- **Problem requirements**
In the data below, find the line containing "M1028,20H1056L1063,38H1033Z", then set down that line and every later line up to and including the line containing "M1087,237H1128L1135,258H1094Z", exactly.
--- Data Enclosed Below ---
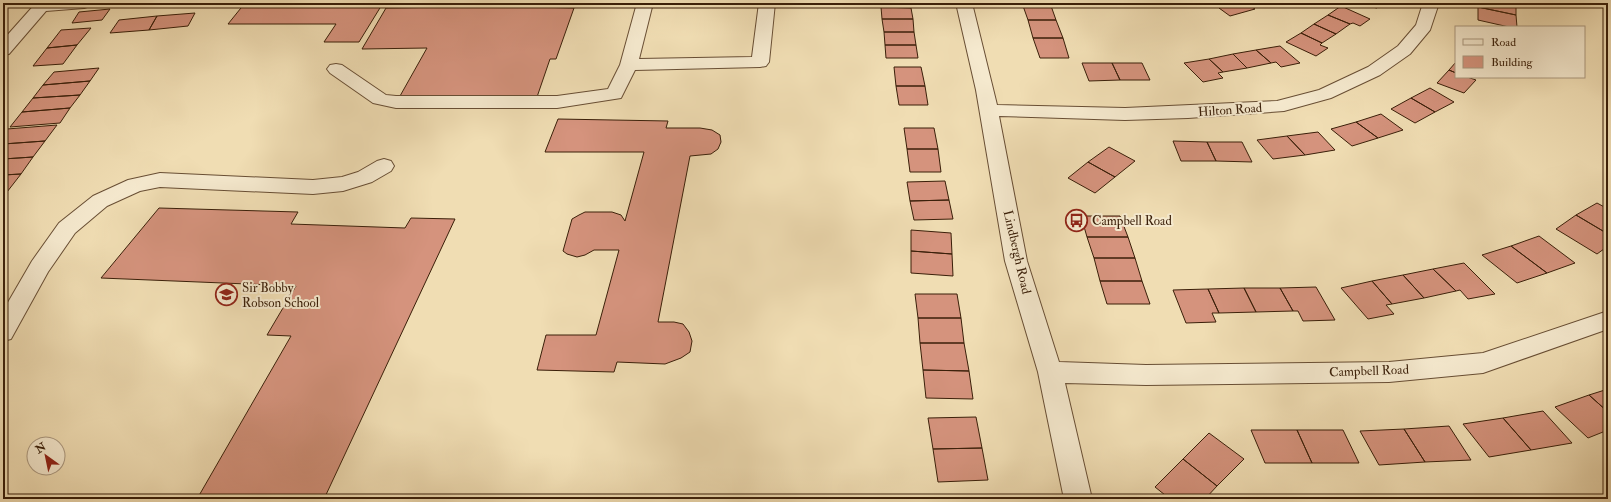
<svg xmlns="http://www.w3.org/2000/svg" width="1611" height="502" font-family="'IM FELL Double Pica',serif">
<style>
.building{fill:#d5937d;stroke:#3a1f09}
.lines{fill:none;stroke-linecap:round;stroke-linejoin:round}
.minor-casing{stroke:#684e34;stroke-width:2}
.minor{fill:#f5e9ce;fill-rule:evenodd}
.labels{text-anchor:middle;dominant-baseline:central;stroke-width:4;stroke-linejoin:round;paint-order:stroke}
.street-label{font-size:13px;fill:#3a1f09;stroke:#f5e9ce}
.poi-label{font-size:13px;fill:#3a1f09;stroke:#f5e9ce;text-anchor:start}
</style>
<rect width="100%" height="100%" fill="#f0ddb3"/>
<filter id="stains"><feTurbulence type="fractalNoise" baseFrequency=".005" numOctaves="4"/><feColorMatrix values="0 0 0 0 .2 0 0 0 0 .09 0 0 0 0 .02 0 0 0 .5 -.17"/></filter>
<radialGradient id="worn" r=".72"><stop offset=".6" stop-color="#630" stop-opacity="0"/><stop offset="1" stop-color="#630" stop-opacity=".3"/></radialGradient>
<path class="building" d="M245,3H383L359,42H324L336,24H228Z
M519,3H535L534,7L574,8L556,59H550L537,97L400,96L427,48L362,49L386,8L518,6Z
M1022,3H1050L1056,20H1028Z
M1238,3H1246L1255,9L1230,16L1219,8Z
M1351,3H1378L1377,8Z
M1478,3H1516V15L1478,7Z
M1341,6L1370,19L1360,26L1353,23L1350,24L1328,15Z
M881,7L911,8L913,19H882Z
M1478,7L1516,15L1517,27H1509L1478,20Z
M110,9L102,20L72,23L79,12Z
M195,13L188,26L149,30L157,16Z
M1328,15L1350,24L1336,34L1314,24Z
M157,16L149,30L110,33L119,20Z
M882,19H913L914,32H884Z
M1028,20H1056L1063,38H1033Z
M1314,24L1336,34L1322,43L1301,33Z
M91,28L77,45L47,48L61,30Z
M884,32H914L916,45H885Z
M1301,33L1322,43L1320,45L1328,48L1316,56L1286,42Z
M1033,38H1063L1069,58H1040Z
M77,45L63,64L33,66L47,48Z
M885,45H916L918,58H886Z
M1280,46L1300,63L1281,67L1276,62L1271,63L1256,50Z
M1256,50L1271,63L1247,68L1233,54Z
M1233,54L1247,68L1223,72L1209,59Z
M1209,59L1223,72L1218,73L1223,78L1203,82L1184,63Z
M1456,62V73L1449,70Z
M1082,63H1112L1120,80L1089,81Z
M1112,63H1142L1150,80H1120Z
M894,67H921L925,86H896Z
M99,68L90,81L43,85L54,72Z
M1449,70L1456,73V77H1467L1476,80L1464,93L1437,83Z
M90,81L80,95L33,98L43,85Z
M896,86H925L928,105H899Z
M1430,88L1454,102L1435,112L1411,98Z
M80,95L70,108L22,112L33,98Z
M1411,98L1435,112L1415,123L1391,109Z
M70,108L60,123L10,127L22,112Z
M1381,114L1403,130L1378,138L1356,122Z
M558,119L668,121L666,128H700L712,130L720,135L721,142L718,149L711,154L690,156L658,322H674L683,324L689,332L692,341L690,352L681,358L665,364L617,362L614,372L537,370L546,335H596L619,250H594L585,255L577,257L567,254L563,251L572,219L579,215L585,212H612L621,215L625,221L644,152H545Z
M1356,122L1378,138L1352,146L1331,129Z
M57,125L45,141L3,144V135L7,129Z
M904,128H934L938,149H907Z
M1318,132L1335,150L1305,155L1287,136Z
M1287,136L1305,155L1273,159L1257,140Z
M45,141L33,157L3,159V144Z
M1173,141L1207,142L1216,161H1181Z
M1207,142H1242L1252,162L1216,161Z
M1109,147L1135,161L1115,177L1088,162Z
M907,149H938L941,172H910Z
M33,157L21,174L3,175V159Z
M1088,162L1115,177L1095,193L1068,178Z
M21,174L7,192H3V175Z
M945,181L949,200L910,201L907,182Z
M949,200L953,219L914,220L910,201Z
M1597,203L1608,209V234L1576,215Z
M159,208L298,212L291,224L405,228L411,218L455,219L324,499H197L291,336L267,335L296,286L101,278Z
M1576,215L1608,234V246L1597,254L1556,229Z
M1081,216H1120L1128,237H1087Z
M911,230L951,233L952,254L911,251Z
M1539,236L1575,263L1547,273L1511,246Z
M1087,237H1128L1135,258H1094Z
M1511,246L1547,273L1517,283L1482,255Z
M911,251L952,254L953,276L911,273Z
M1094,258H1135L1142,281H1100Z
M1464,263L1495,294L1468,299L1460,290L1456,291L1433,269Z
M1433,269L1456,291L1424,298L1403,275Z
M1403,275L1424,298L1392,304L1372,281Z
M1100,281H1142L1150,304H1107Z
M1372,281L1392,304L1386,305L1394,314L1368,319L1341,288Z
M1316,287L1335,320L1303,321L1298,311H1293L1280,288Z
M1244,288L1256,312L1219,313L1208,289Z
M1244,288H1280L1293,311L1256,312Z
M1208,289L1219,313H1212L1216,322L1186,323L1173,290Z
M915,294H957L961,318H918Z
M918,318H961L964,343H920Z
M920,343H964L969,371L923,370Z
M923,370L969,371L973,399L926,398Z
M1608,389V412L1589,395Z
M1589,395L1608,412V430L1588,438L1555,407Z
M1543,411L1572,443L1531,450L1503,418Z
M976,417L982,448L933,449L928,418Z
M1503,418L1531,450L1489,457L1463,424Z
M1449,426L1471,460L1425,462L1404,429Z
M1404,429L1425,462L1379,465L1360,431Z
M1251,430H1297L1312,463H1265Z
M1297,430H1343L1359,463H1312Z
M1209,433L1244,459L1217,486L1183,459Z
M982,448L988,480L938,482L933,449Z
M1183,459L1217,486L1205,499H1170L1155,487Z
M997,496V499L945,498Z"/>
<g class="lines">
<defs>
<path id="minor" d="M36,3H92L90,6L84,8L46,11L9,54L3,55V40Z
M637,3H653L639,59L752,57L759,3H775L769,62L766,66L760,67L635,70L621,98L557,108H396L373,103L330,73L327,69L330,65L336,64L342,65L386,95L396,96H557L608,89L620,65Z
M956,3H972L997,105L1125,108L1277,101L1319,90L1368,67L1398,46L1416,25L1423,3H1439L1430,30L1410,54L1380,75L1331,98L1284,111L1188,118L1125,120L999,116L1027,261L1059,362L1146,365L1389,362L1483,353L1608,311V329L1483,373L1389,382L1146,385L1065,383L1092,499H1064L1038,372L1005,261L976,90Z
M384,159L391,161L394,166L391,171L372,182L343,191L313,194L160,187L140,191L107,206L75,233L48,272L11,339L3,341V311L32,261L59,223L93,196L128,180L160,173L313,180L342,177L358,172L377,161Z"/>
</defs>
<use href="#minor" class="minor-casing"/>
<use href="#minor" class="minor"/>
</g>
<defs>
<symbol id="bus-ring" viewBox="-11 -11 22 22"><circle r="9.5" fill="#f5e9ce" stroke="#8f2418" stroke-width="1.5"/><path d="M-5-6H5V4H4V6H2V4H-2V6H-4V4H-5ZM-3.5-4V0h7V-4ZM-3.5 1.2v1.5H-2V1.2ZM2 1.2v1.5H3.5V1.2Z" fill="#8f2418"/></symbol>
<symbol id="school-ring" viewBox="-11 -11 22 22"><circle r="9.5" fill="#f5e9ce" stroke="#8f2418" stroke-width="1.5"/><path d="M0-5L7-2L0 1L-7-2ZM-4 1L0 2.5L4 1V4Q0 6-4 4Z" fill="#8f2418"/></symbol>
</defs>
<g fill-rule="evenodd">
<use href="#bus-ring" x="1064" y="208" width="25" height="25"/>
<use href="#school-ring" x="214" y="282" width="25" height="25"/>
</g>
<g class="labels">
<g class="street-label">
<text transform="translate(1230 110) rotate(-4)">Hilton Road</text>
<text transform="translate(1017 252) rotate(77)">Lindbergh Road</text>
<text transform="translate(1369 371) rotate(-2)">Campbell Road</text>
</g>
<g class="poi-label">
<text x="1092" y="221">Campbell Road</text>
<text x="242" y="288">Sir Bobby<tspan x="242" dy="15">Robson School</tspan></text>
</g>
</g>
<rect width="1611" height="502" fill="none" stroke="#f0ddb3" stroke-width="16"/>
<rect x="4" y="4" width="1603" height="494" fill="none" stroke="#3a1f09" stroke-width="2"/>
<rect x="8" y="8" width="1595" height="486" fill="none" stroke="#3a1f09"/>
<rect x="1455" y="26" width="130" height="52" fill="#f5e9ce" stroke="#aa987f"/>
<rect x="1463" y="39" width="20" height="6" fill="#f5e9ce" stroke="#aa987f"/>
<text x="1491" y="46" font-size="12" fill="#3a1f09">Road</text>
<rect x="1463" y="56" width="20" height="12" fill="#d5937d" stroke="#aa987f"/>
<text x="1491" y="66" font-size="12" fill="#3a1f09">Building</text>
<g transform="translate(46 456) rotate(327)"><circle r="19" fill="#f5e9ce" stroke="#aa987f"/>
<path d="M0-3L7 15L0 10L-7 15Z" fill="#8f2418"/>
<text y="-6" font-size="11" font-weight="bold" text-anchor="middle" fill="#3a1f09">N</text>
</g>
<rect width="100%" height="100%" filter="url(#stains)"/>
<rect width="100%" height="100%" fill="url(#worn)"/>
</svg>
--- End of Enclosed Data ---
- **Result of this task**
M1028,20H1056L1063,38H1033Z
M1314,24L1336,34L1322,43L1301,33Z
M91,28L77,45L47,48L61,30Z
M884,32H914L916,45H885Z
M1301,33L1322,43L1320,45L1328,48L1316,56L1286,42Z
M1033,38H1063L1069,58H1040Z
M77,45L63,64L33,66L47,48Z
M885,45H916L918,58H886Z
M1280,46L1300,63L1281,67L1276,62L1271,63L1256,50Z
M1256,50L1271,63L1247,68L1233,54Z
M1233,54L1247,68L1223,72L1209,59Z
M1209,59L1223,72L1218,73L1223,78L1203,82L1184,63Z
M1456,62V73L1449,70Z
M1082,63H1112L1120,80L1089,81Z
M1112,63H1142L1150,80H1120Z
M894,67H921L925,86H896Z
M99,68L90,81L43,85L54,72Z
M1449,70L1456,73V77H1467L1476,80L1464,93L1437,83Z
M90,81L80,95L33,98L43,85Z
M896,86H925L928,105H899Z
M1430,88L1454,102L1435,112L1411,98Z
M80,95L70,108L22,112L33,98Z
M1411,98L1435,112L1415,123L1391,109Z
M70,108L60,123L10,127L22,112Z
M1381,114L1403,130L1378,138L1356,122Z
M558,119L668,121L666,128H700L712,130L720,135L721,142L718,149L711,154L690,156L658,322H674L683,324L689,332L692,341L690,352L681,358L665,364L617,362L614,372L537,370L546,335H596L619,250H594L585,255L577,257L567,254L563,251L572,219L579,215L585,212H612L621,215L625,221L644,152H545Z
M1356,122L1378,138L1352,146L1331,129Z
M57,125L45,141L3,144V135L7,129Z
M904,128H934L938,149H907Z
M1318,132L1335,150L1305,155L1287,136Z
M1287,136L1305,155L1273,159L1257,140Z
M45,141L33,157L3,159V144Z
M1173,141L1207,142L1216,161H1181Z
M1207,142H1242L1252,162L1216,161Z
M1109,147L1135,161L1115,177L1088,162Z
M907,149H938L941,172H910Z
M33,157L21,174L3,175V159Z
M1088,162L1115,177L1095,193L1068,178Z
M21,174L7,192H3V175Z
M945,181L949,200L910,201L907,182Z
M949,200L953,219L914,220L910,201Z
M1597,203L1608,209V234L1576,215Z
M159,208L298,212L291,224L405,228L411,218L455,219L324,499H197L291,336L267,335L296,286L101,278Z
M1576,215L1608,234V246L1597,254L1556,229Z
M1081,216H1120L1128,237H1087Z
M911,230L951,233L952,254L911,251Z
M1539,236L1575,263L1547,273L1511,246Z
M1087,237H1128L1135,258H1094Z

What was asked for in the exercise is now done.